Bukowsky also is alleging that police and the prosecutor's office are trying to cover up a possible connection between the Hobson shooting and a large gathering that occurred outside the Peachtree Catering and Banquet Center on the same night. The Peachtree center is immediately east of the Break Time where Hobson was killed.

Lewis is one of eight codefendants charged in connection with the Oct. 23, 2010, shooting of Aaron Hobson in the parking lot of Break Time on Nifong Boulevard.  Seven of those defendants have been found guilty of crimes relating to Hobson’s murder.

Daron Martinez Peal: Pleaded guilty to second-degree murder and armed criminal action. Serving 45 years. Currently at Crossroads Correctional Center in Cameron.

Darris Arlando Peal: Convicted of second-degree murder. Serving 25 years. Currently at Fulton Reception & Diagnostic Center.

Leo Demarcus Roland: Pleaded guilty to second-degree robbery and armed criminal action. Serving 25 years.

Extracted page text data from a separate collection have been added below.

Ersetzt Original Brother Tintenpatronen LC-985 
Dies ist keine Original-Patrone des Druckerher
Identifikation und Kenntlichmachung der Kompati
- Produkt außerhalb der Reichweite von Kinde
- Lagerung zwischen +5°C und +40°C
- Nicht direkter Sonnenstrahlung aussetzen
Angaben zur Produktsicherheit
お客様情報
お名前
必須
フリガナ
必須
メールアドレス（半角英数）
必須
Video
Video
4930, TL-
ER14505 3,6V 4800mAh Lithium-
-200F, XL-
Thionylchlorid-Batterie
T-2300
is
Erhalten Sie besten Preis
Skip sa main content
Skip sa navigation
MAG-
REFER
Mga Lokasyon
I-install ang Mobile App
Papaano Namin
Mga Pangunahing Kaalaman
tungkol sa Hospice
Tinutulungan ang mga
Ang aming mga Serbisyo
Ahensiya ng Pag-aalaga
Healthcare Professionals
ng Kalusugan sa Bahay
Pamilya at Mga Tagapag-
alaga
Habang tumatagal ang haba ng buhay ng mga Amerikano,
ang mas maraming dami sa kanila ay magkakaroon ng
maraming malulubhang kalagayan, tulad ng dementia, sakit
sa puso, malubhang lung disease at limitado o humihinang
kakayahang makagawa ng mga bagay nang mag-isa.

Currently at South Central Correctional Center in Licking.

Lee Wyatt Carter: Pleaded guilty to second-degree robbery and armed criminal action. Serving 15 years. Currently at Fulton Reception & Diagnostic Center.

Patrick Rashod Marshall: Pleaded guilty to second-degree robbery and armed criminal action. Serving 15 years. Currently at Fulton Reception & Diagnostic Center.

Anthony Jamel Carr: Pleaded guilty to second-degree robbery. Serving 10 years. Currently at Fulton Reception & Diagnostic Center.

Deshon Joseph Houston: Pleaded guilty to second-degree robbery. He is scheduled for sentencing in February.